The whole thing can really suck the fun out of a room. People inevitably tell you that it was a "good thing," that the fetus would have been ill, was defective or otherwise doomed, and besides that being a criminally insensitive thing to say, it is also no comfort at all.

This last pregnancy was something of an unpleasant surprise, but despite my misgivings about my ability to carry it with anything resembling dignity, I would have had the baby. My belly rounded, I felt sick, anxious and irritable; all was progressing according to plan.

Then on January 17, I found myself at the hospital bathed in another darkened room bathing in the same blue light of an ultrasound screen, and then having a second version of that same awkward conversation with a doctor.

The only thing to do then is go home, to the familiar but unbearable feeling of carrying the dead, and waiting for the exorcism to come. And when it did, it came in such a torrent of agony I ended up back in the hospital.

If miscarriage has a patron deity, I would say it must be Kali, the Hindu goddess of liberation, death and wrath. She is the harbinger of sacrifice, slaying demons (pride, selfishness) with her bloodied sword. She has black skin, wears a neck ornament made of a garland of skulls.

The way adherents describe it, her intolerance for you is also her compassion. She is a destroyer of bullshit; she cuts your hand off when you won't let go; death of the ego and the excision of earthly attachments are her gifts to humanity. Kali is awesome, violent, as irresistible as a car crash. Kali would never accept a scented candle and a poem as a tribute, which may be why I continue to choose to mourn alone.

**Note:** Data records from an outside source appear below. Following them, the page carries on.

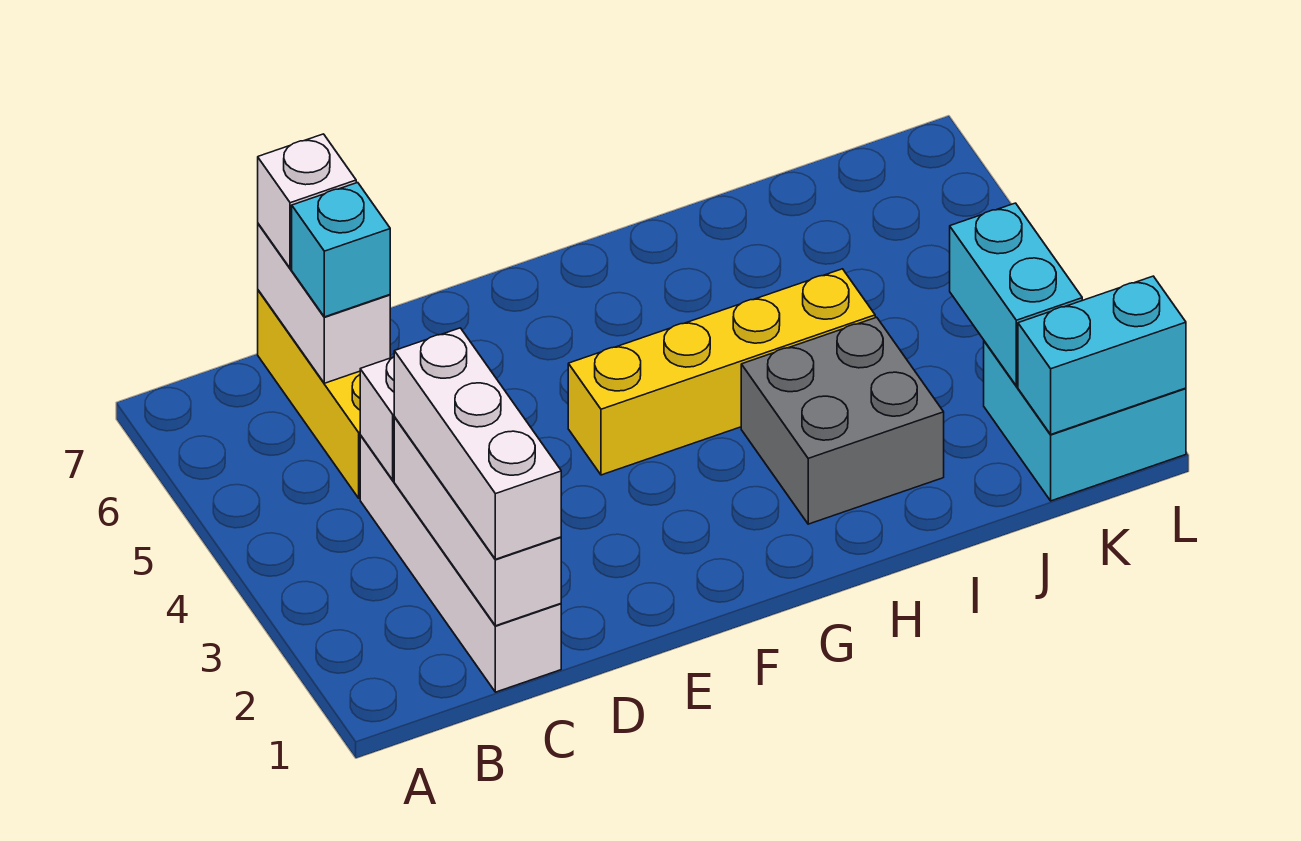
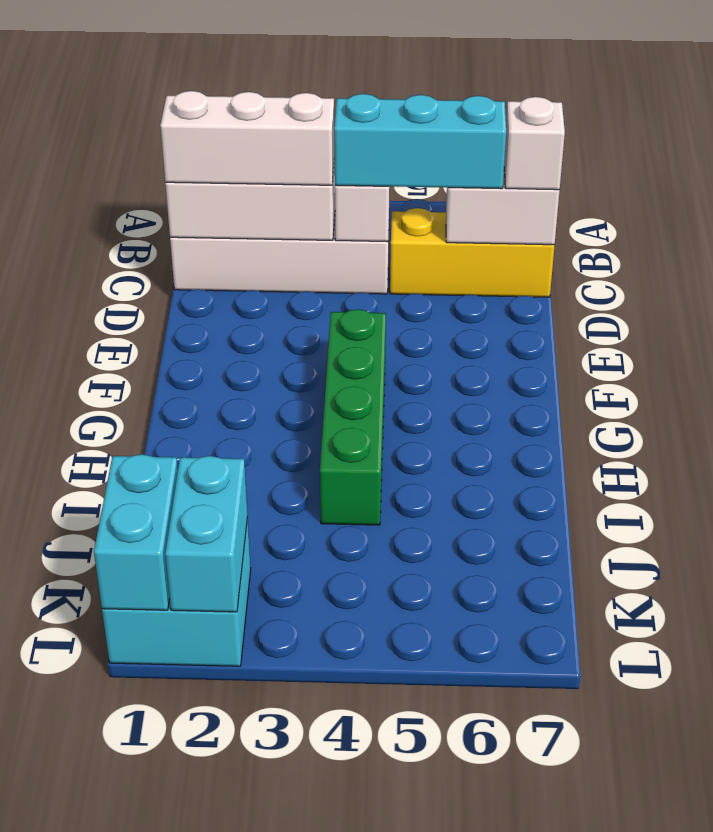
cyan brick C6 level 3 -> cyan brick C4:C6 level 3
yellow brick F4:I4 level 1 -> green brick F4:I4 level 1
grey brick H2:I3 level 1 -> none
cyan brick K2:K3 level 2 -> cyan brick K2:L2 level 2

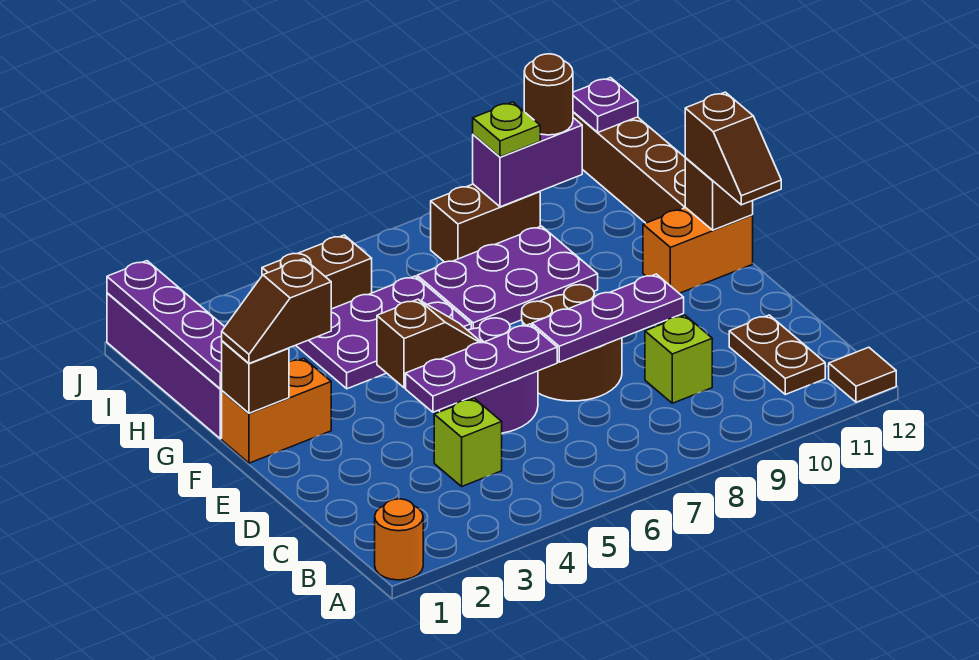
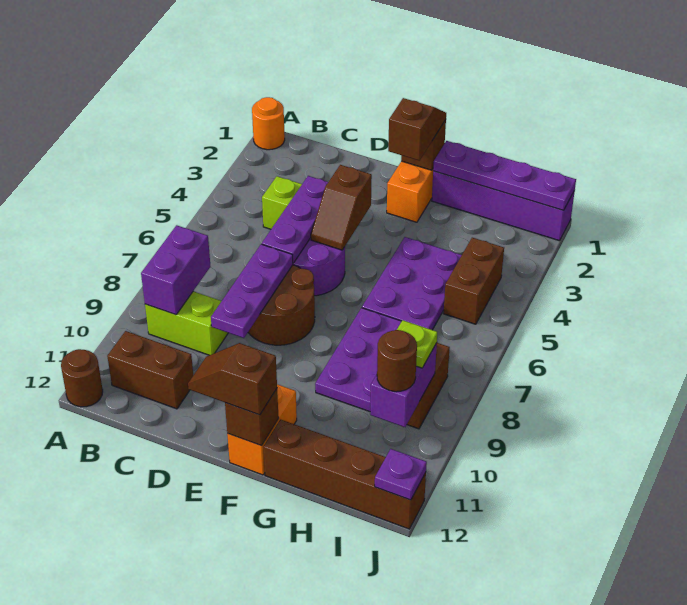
brown tile A12 level 1 -> brown round brick A12 level 1
none -> purple brick B8:B9 level 2
brown plate B11:C11 level 1 -> brown brick B11:C11 level 1
lime brick C9 level 1 -> lime brick B9:C9 level 1

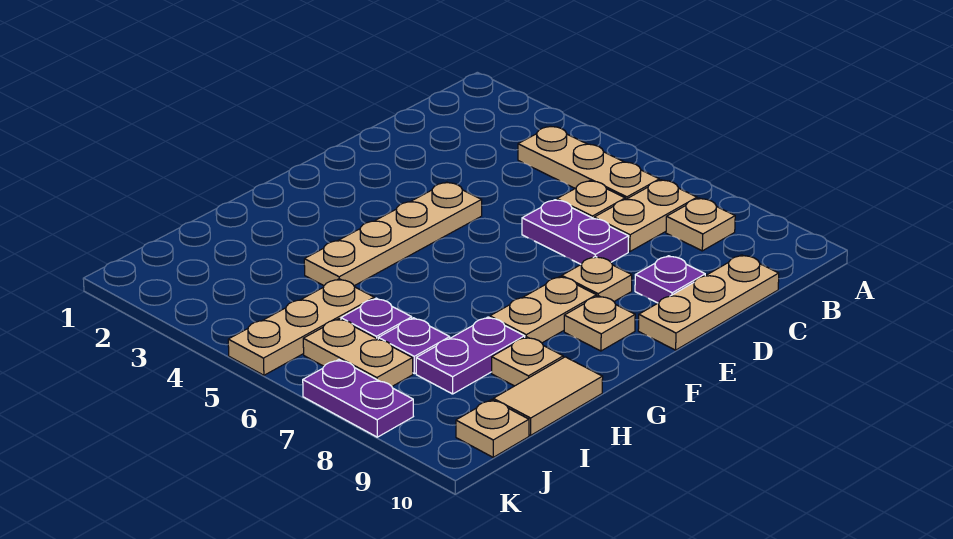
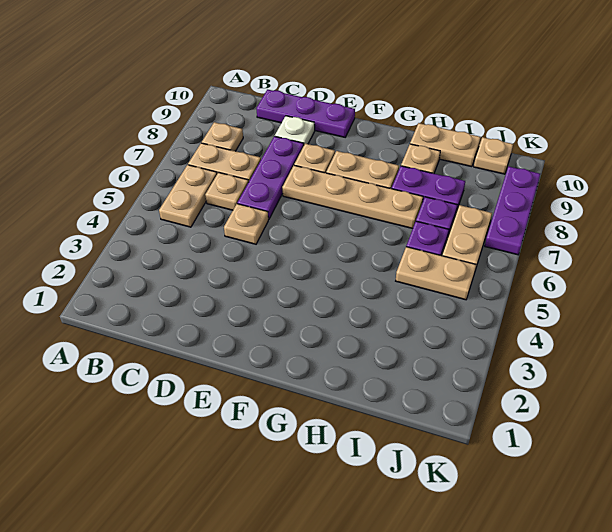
tan plate B4:B6 level 1 -> tan plate B5:B6 level 1
tan plate C10:E10 level 1 -> purple plate C10:E10 level 1
purple plate D6:D7 level 1 -> purple plate D6:D8 level 1
purple plate D9 level 1 -> white plate D9 level 1
tan plate E4:H4 level 1 -> tan plate E7:H7 level 1
tan plate F9 level 1 -> tan plate D5 level 1
tan tile H10:I10 level 1 -> tan plate H10:I10 level 1
tan plate I5:K5 level 1 -> tan plate I5:J5 level 1
purple plate K7:K8 level 1 -> purple plate K7:K9 level 1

There are meetup groups of "pregnancy loss" moms, but they consistently trigger my gag reflex. Part of it is an allergic reaction to the little Frosted Flakes-style rituals these people organize, featuring lit candles, sweet-candied ceremonies, silent reverie and a lot of talk about "spirit"' that bely the passion and depth of my experiences.

They are trying to gloss these losses over through the redeeming power of poetic gobbledygook, which enrages me, and then makes me wonder what is wrong with me. This is not healing, and sends me deeper into my cave.

I have never lit any candles for them, I have never been to the riverside and thrown petals into the water, I have never named them or released them, I have never have let them go. Without little mounds, tombstones, birth dates or death dates, no little fingers, no faces to kiss goodbye, I am not sure how.

Kali would not approve, but I made them, cradled them in my body when they were alive and when they were dead; I loved and lost them and I will take them with me to my grave.